Powerful, warm novel about aging in Ireland, written in reverse order, starting in 2010, going back to 1940. Chapter 1 finds 75-year old widower Farley curled on the floor of his smelly toilet floor, in and out of consciousness, when lucid trying to remember how he ended there, what he did the day before, reliving old memories, planning to cry out for help at daybreak when his Polish neighbor leaves for work. But he is voiceless and one side of his body feels as if it is elsewhere. The other half feels cold in the January frost...

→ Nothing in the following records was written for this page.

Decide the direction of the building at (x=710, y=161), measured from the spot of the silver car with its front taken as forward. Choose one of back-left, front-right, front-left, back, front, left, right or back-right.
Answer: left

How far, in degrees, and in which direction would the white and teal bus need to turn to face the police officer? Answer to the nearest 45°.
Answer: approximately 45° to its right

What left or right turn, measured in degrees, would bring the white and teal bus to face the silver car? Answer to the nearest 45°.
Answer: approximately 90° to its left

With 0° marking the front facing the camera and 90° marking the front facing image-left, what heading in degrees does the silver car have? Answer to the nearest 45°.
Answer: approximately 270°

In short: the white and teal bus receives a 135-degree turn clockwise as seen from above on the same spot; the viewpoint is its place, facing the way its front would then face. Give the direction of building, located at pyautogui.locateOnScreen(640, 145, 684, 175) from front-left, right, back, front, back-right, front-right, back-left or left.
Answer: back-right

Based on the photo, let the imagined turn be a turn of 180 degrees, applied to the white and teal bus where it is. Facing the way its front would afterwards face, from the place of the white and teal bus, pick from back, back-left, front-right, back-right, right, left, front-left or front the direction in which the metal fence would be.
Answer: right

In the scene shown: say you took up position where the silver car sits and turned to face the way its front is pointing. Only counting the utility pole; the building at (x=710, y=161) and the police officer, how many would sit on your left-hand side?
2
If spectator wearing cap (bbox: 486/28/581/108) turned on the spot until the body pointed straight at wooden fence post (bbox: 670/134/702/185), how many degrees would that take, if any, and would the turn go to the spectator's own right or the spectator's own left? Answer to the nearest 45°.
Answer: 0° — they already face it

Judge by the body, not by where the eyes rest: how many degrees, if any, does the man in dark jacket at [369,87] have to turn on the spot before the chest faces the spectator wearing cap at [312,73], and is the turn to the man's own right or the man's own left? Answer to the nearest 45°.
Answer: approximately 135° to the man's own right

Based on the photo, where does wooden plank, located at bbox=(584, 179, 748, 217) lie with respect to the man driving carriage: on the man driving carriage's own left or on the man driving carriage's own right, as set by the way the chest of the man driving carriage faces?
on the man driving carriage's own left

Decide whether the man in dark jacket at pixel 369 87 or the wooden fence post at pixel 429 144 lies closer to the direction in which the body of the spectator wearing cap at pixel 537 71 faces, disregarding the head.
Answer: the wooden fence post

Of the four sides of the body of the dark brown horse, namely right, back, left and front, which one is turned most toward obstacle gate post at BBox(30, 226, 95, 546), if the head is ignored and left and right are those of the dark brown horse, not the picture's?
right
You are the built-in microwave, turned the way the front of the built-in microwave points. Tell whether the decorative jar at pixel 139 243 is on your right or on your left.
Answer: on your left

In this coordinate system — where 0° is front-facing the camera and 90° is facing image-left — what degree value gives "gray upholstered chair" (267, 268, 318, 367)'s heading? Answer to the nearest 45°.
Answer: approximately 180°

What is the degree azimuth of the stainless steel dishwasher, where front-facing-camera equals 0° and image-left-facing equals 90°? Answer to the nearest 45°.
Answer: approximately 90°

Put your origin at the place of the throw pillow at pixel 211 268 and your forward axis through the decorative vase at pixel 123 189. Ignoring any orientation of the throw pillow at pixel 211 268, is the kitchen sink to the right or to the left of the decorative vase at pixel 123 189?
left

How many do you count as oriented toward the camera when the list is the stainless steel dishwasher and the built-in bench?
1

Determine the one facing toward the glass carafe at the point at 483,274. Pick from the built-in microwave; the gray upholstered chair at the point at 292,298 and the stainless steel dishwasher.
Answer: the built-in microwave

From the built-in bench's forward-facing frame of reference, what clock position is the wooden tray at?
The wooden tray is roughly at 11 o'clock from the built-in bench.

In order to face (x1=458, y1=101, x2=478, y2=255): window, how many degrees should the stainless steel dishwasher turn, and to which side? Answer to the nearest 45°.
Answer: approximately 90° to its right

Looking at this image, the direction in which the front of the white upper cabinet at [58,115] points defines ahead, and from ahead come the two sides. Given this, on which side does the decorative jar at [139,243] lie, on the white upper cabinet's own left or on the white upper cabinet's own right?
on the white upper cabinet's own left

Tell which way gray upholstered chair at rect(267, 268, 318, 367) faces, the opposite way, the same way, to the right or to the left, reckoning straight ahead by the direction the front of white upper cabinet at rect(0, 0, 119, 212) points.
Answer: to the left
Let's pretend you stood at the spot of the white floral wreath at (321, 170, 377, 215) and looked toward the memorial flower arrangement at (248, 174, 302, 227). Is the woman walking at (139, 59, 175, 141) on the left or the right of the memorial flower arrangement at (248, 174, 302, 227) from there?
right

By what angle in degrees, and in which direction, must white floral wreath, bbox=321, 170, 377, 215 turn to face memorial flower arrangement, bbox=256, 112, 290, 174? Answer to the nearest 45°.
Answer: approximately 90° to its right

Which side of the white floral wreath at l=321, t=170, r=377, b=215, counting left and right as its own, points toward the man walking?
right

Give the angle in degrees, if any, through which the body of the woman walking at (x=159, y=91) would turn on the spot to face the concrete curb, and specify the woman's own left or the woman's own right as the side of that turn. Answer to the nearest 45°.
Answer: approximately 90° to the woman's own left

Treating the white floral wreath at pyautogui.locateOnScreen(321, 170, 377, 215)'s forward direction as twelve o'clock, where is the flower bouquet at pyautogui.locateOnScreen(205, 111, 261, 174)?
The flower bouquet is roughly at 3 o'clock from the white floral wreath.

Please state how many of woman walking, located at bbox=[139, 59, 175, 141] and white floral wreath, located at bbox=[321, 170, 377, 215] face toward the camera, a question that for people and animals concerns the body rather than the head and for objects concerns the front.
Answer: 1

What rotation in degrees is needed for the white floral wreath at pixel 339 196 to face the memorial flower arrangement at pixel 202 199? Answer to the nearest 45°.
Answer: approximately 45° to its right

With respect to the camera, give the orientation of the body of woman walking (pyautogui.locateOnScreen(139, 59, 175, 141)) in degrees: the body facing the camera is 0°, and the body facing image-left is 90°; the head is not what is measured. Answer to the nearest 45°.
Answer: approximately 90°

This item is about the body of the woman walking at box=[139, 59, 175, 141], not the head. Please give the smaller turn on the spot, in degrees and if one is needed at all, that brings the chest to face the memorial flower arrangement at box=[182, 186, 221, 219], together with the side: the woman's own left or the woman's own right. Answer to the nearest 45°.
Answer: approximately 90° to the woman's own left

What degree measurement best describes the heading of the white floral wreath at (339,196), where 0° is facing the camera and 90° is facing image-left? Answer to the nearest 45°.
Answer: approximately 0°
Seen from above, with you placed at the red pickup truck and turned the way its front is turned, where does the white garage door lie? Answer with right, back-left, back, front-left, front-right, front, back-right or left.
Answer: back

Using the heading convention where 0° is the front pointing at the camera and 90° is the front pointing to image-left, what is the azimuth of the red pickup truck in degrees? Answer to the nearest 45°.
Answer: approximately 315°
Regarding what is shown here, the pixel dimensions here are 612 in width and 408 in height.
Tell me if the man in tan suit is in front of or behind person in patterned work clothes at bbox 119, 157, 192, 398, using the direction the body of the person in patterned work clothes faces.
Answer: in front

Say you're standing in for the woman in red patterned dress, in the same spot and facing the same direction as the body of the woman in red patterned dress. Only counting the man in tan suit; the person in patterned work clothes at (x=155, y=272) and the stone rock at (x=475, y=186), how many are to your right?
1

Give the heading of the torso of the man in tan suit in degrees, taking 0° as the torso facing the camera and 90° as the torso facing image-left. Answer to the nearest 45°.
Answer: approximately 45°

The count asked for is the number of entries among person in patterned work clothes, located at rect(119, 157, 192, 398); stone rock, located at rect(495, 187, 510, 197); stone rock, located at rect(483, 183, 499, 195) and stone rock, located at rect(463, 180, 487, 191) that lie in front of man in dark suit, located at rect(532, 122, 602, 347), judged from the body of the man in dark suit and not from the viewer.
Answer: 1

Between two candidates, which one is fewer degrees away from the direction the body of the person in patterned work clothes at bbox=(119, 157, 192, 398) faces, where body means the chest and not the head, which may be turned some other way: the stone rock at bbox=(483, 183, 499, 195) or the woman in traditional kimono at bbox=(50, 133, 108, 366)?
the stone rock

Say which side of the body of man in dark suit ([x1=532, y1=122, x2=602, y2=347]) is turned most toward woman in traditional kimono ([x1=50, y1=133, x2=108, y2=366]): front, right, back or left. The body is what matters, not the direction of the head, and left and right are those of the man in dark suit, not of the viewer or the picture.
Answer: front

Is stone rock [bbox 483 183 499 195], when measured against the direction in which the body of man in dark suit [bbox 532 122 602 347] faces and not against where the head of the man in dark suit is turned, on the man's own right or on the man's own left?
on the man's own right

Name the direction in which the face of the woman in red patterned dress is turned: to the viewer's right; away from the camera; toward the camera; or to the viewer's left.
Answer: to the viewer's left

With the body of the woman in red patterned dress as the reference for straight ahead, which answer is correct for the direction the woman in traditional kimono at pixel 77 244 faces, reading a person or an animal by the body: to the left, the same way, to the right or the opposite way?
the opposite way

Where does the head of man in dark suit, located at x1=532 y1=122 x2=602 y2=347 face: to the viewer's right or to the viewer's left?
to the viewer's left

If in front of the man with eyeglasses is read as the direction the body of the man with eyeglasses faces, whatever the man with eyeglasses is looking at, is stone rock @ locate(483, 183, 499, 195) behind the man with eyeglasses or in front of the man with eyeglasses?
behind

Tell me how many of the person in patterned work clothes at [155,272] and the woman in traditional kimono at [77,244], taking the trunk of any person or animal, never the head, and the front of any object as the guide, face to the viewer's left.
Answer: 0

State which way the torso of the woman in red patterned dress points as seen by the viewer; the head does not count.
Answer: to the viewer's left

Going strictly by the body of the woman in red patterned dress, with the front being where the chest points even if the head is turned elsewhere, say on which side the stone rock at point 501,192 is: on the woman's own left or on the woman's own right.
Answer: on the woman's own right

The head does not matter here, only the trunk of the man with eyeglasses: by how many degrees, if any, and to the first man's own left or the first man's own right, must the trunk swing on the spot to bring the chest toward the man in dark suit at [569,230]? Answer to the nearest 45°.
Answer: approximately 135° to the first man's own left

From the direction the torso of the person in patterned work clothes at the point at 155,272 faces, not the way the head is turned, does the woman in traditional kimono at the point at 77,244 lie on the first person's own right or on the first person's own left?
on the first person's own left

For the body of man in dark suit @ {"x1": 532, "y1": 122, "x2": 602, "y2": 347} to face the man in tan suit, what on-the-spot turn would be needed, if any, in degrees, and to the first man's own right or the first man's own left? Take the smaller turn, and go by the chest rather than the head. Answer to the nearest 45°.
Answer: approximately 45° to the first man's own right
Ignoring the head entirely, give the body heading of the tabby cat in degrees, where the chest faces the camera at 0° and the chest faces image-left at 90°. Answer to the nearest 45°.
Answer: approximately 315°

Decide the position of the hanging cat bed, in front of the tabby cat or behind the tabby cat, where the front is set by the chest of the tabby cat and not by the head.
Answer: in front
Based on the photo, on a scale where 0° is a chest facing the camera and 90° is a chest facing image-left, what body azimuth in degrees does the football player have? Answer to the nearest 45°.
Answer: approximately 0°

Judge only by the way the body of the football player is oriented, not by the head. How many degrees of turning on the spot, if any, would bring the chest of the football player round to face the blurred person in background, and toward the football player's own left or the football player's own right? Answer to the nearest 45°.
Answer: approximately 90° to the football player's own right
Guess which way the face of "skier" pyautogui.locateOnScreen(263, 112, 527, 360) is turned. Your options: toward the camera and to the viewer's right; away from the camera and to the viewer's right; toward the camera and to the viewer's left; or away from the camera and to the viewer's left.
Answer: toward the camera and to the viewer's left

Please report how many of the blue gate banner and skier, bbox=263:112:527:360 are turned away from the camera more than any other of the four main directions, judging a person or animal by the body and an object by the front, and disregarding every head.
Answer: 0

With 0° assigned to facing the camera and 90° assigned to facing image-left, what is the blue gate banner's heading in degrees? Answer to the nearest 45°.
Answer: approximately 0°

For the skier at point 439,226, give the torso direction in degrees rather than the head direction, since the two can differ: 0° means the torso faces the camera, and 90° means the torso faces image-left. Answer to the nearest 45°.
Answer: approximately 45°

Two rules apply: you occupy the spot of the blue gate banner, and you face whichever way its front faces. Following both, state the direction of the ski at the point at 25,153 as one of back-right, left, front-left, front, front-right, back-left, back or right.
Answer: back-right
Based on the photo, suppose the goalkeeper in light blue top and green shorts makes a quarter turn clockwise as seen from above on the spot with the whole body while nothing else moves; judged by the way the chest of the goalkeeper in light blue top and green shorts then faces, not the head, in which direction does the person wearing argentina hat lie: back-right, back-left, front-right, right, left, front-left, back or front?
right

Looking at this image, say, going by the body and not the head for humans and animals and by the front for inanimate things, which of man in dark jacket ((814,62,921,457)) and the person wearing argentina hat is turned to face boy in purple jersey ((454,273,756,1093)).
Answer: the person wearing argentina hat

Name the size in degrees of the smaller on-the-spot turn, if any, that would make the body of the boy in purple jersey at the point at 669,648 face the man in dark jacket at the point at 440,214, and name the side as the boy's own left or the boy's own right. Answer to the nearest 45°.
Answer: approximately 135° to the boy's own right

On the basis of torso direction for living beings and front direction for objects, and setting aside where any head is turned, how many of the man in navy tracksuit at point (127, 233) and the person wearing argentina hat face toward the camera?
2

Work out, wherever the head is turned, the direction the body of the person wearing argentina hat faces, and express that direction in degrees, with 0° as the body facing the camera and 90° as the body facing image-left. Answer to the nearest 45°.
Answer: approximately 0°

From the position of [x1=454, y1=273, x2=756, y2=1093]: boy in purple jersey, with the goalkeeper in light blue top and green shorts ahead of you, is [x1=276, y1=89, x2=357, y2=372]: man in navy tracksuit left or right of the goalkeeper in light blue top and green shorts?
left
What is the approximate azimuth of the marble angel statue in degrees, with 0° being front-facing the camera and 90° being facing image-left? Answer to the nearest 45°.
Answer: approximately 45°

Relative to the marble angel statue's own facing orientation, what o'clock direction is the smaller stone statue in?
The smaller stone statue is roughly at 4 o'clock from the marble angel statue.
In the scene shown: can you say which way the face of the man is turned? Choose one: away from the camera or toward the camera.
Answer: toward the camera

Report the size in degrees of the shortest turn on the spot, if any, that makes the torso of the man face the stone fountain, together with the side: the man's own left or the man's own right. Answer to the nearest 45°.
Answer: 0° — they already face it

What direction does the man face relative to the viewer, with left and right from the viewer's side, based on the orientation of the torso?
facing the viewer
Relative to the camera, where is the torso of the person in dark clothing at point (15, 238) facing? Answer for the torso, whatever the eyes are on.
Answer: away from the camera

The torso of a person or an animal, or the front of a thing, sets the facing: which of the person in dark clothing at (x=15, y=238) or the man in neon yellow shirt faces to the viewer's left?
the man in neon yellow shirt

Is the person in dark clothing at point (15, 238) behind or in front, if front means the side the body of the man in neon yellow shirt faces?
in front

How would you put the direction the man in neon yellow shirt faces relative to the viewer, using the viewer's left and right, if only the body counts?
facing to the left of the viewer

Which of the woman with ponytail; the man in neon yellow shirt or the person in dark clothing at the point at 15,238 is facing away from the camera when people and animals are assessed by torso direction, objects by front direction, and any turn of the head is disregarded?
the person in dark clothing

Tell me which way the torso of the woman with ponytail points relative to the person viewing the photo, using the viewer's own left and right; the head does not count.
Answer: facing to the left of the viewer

Chapter 2 describes Farley's day before his stroke as an unsteady James Joyce-like odyssey through snow-covered Dublin, because of a sudden death, his employer of 40 years, Frank Slowley. Farley needs his black suit dry-cleaned and one shoe repaired, a Mass card signed by a priest, and some food. At home only corn flakes and butter remain. It is a travail full of blitzes: sudden headaches and impaired vision, memory loss, time leaps and awkward contact with other people.
The next chapter is about Farley at 65 in 2000 on the day he retires. He learns that the partnership he secured by investing 25.000 pounds in Frank Slowley's law firm decades ago, will not bring the hoped-for buy out: it was a gentleman's agreement, nothing was put on paper. And Frank's son Tony now owns the firm. Nevertheless, Farley goes to his own farewell party, gets very drunk and leaves without his coat and his farewell presents.
CDH sketches Farley's life from its ending at age 75 all the way back to age 15, portraying him in years ending on 0 as an average Irishman, not the sharpest tool in the box, but capable of love, sacrifice and compassion. He is devastated after his beloved wife Martina's early death and never remarries. Each chapter contains unforgettable snippets of dialogue or description by a sensitive and perceptive, grand writer. Instantly re-readable and highly recommended.